Le droit de l’Union prohibant la double imposition des bénéfices d’une société mère sur ses filiales situées dans un autre État membre, c’est à bon droit que la Cour de justice a statué sur l’incompatibilité d’un tel dispositif de contribution additionnelle mis en place par l’État français avec les règles de droit communautaires (voir arrêt CJUE, 17 mai 2017, affaire C-365/16).

Cette décision de la Cour de justice est intervenue dans la logique d’une série de QPC tranchées par le Conseil d’État le 27 juin 2016 (n°3999024), et concernant l’inconstitutionnalité de la taxe sur les dividendes.
Toutefois, la QPC n°2015-520 rendue par le Conseil constitutionnel en date du 3 février 2016, relative à l’application du régime fiscal des sociétés mères aux produits de titres auxquels ne sont pas attachés des droits de vote, est venue affiner la jurisprudence existante, dans le cadre d’une QPC posée par la société Metro Holding France le 12 novembre 2015 (n°367256).
Un tempérament est ainsi apporté à une jurisprudence constante tendant à unifier les régimes fiscaux au sein de l’Union européenne, puisque l’imposition des redistributions de bénéfices perçus par des filiales situées en France ou dans un État extérieur à l’Union européenne est acceptée par la juridiction constitutionnelle, a contrario des prélèvements issus de redistributions réalisées par des filiales situées sur le territoire d’un État membre.
Par cette décision, le Conseil constitutionnel consacre une discrimination à rebours entre entreprises. Les groupes de sociétés établies dans l’Union européenne bénéficieraient ainsi d’un régime fiscal plus favorable, au détriment des filiales situées en-dehors de l’Union.

Par conséquent, les dispositions de l’article 235 ter ZCA du Code général des impôts, selon lesquelles « la contribution est égale à 3 % des montants distribués », ont été confrontées aux précédents jurisprudentiels rendus en la matière par la CJUE et le Conseil constitutionnel.
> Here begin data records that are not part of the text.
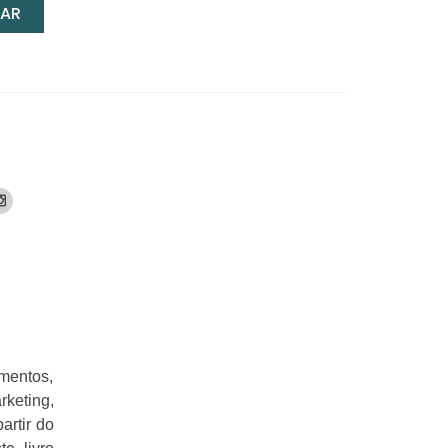
AR
imentos,
rketing,
artir do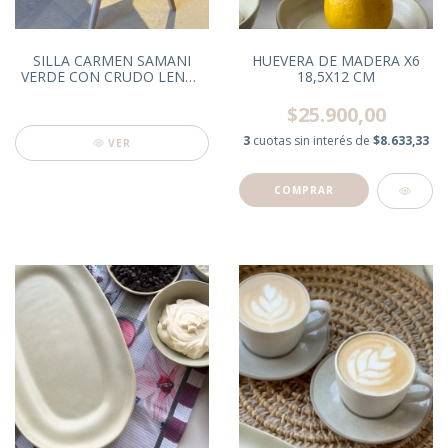
SILLA CARMEN SAMANI
HUEVERA DE MADERA X6
VERDE CON CRUDO LENGA
18,5X12 CM
PATAGONICA
$25.900,00
3
cuotas sin interés de
$8.633,33
VER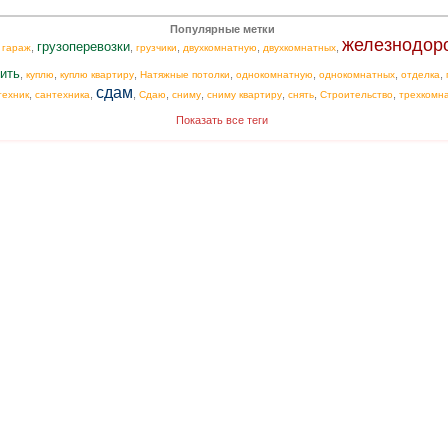
Популярные метки
железнодор
грузоперевозки
,
,
,
,
,
,
гараж
грузчики
двухкомнатную
двухкомнатных
ить
,
,
,
,
,
,
,
куплю
куплю квартиру
Натяжные потолки
однокомнатную
однокомнатных
отделка
сдам
,
,
,
,
,
,
,
,
техник
сантехника
Сдаю
сниму
сниму квартиру
снять
Строительство
трехкомн
Показать все теги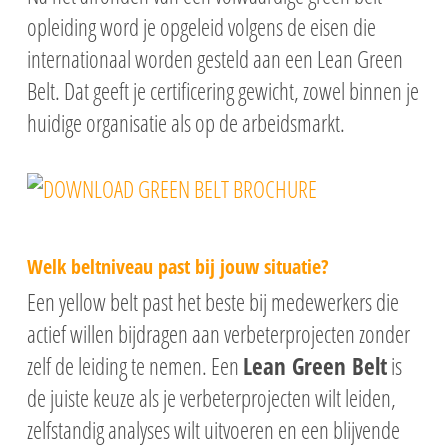
opleiding word je opgeleid volgens de eisen die
internationaal worden gesteld aan een Lean Green
Belt. Dat geeft je certificering gewicht, zowel binnen je
huidige organisatie als op de arbeidsmarkt.
Welk beltniveau past bij jouw situatie?
Een yellow belt past het beste bij medewerkers die
actief willen bijdragen aan verbeterprojecten zonder
zelf de leiding te nemen. Een
Lean Green Belt
is
de juiste keuze als je verbeterprojecten wilt leiden,
zelfstandig analyses wilt uitvoeren en een blijvende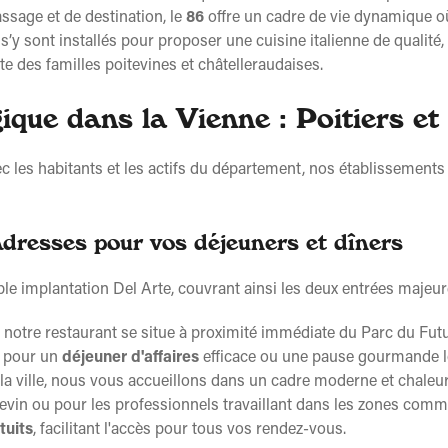
assage et de destination, le
86
offre un cadre de vie dynamique où
’y sont installés pour proposer une cuisine italienne de qualité
 des familles poitevines et châtelleraudaises.
que dans la Vienne : Poitiers et
 les habitants et les actifs du département, nos établissements 
adresses pour vos déjeuners et dîners
ble implantation Del Arte, couvrant ainsi les deux entrées majeur
, notre restaurant se situe à proximité immédiate du Parc du Fut
al pour un
déjeuner d'affaires
efficace ou une pause gourmande lo
 la ville, nous vous accueillons dans un cadre moderne et chaleu
itevin ou pour les professionnels travaillant dans les zones com
tuits
, facilitant l'accès pour tous vos rendez-vous.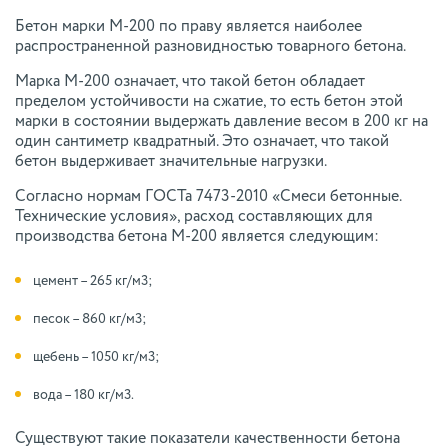
Бетон марки М-200 по праву является наиболее
распространенной разновидностью товарного бетона.
Марка М-200 означает, что такой бетон обладает
пределом устойчивости на сжатие, то есть бетон этой
марки в состоянии выдержать давление весом в 200 кг на
один сантиметр квадратный. Это означает, что такой
бетон выдерживает значительные нагрузки.
Согласно нормам ГОСТа 7473-2010 «Смеси бетонные.
Технические условия», расход составляющих для
производства бетона М-200 является следующим:
цемент – 265 кг/м3;
песок – 860 кг/м3;
щебень – 1050 кг/м3;
вода – 180 кг/м3.
Существуют такие показатели качественности бетона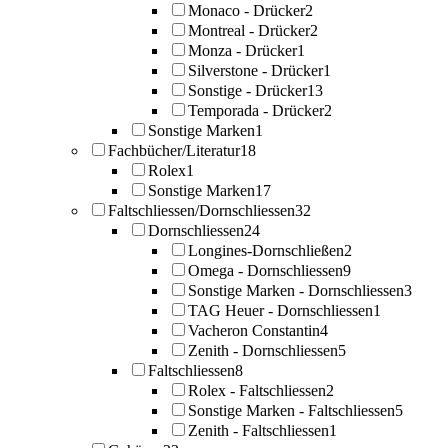
Monaco - Drücker
2
Montreal - Drücker
2
Monza - Drücker
1
Silverstone - Drücker
1
Sonstige - Drücker
13
Temporada - Drücker
2
Sonstige Marken
1
Fachbücher/Literatur
18
Rolex
1
Sonstige Marken
17
Faltschliessen/Dornschliessen
32
Dornschliessen
24
Longines-Dornschließen
2
Omega - Dornschliessen
9
Sonstige Marken - Dornschliessen
3
TAG Heuer - Dornschliessen
1
Vacheron Constantin
4
Zenith - Dornschliessen
5
Faltschliessen
8
Rolex - Faltschliessen
2
Sonstige Marken - Faltschliessen
5
Zenith - Faltschliessen
1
III) Un impératif de réduction du déficit public

Le rendement attendu du remboursement de la taxe sur les dividendes par la surtaxe des grandes entreprises serait de l’ordre de 5,4 milliards d’euros, soit plus de la moitié du remboursement dû aux sociétés françaises. Une première somme de 4,8 milliards d’euros devrait déjà être acquittée en décembre, au moment du versement du prochain acompte de l’impôt sur les sociétés. Le solde restant de la facture demeurerait à la charge de l’État.

La nécessité pour l’exécutif de respecter son engagement d’un déficit public en-deçà du seuil de 3 % pour les années 2017 et 2018, implique l’impérativité de l’insertion de la loi sur la surtaxe des grandes entreprises au sein du projet de loi de finances rectificative 2017. De même, le premier acquittement par acomptes de l’IS modifié répond à une exigence de régulation budgétaire.

En effet, une procédure pour déficit excessif est engagée à l’encontre de la France depuis 2009. D’où la préservation du seuil de déficit public de 3% du PIB par le dispositif de surtaxe, limite fixée par les traités communautaires. Par ailleurs, l’État français a pour objectif d’atteindre un déficit public de 2,9% du PIB en 2017, puis de 0,2 % en 2022.

Toutefois, le projet de loi sur la surtaxe des grandes entreprises a été rejeté par le Sénat. Dans le cadre de la navette parlementaire, le texte est destiné à être soumis à une commission mixte paritaire. Si les négociations visant l’établissement d’un texte commun venait à échouer, le dispositif retenu par l’Assemblée nationale serait validé par le Parlement.

Ce désaccord entre députés et sénateurs illustre la controverse plus globale opposant opérateurs économiques et acteurs politiques, relativement aux mesures fiscales et budgétaires permettant de rééquilibrer les régimes d’imposition des entreprises.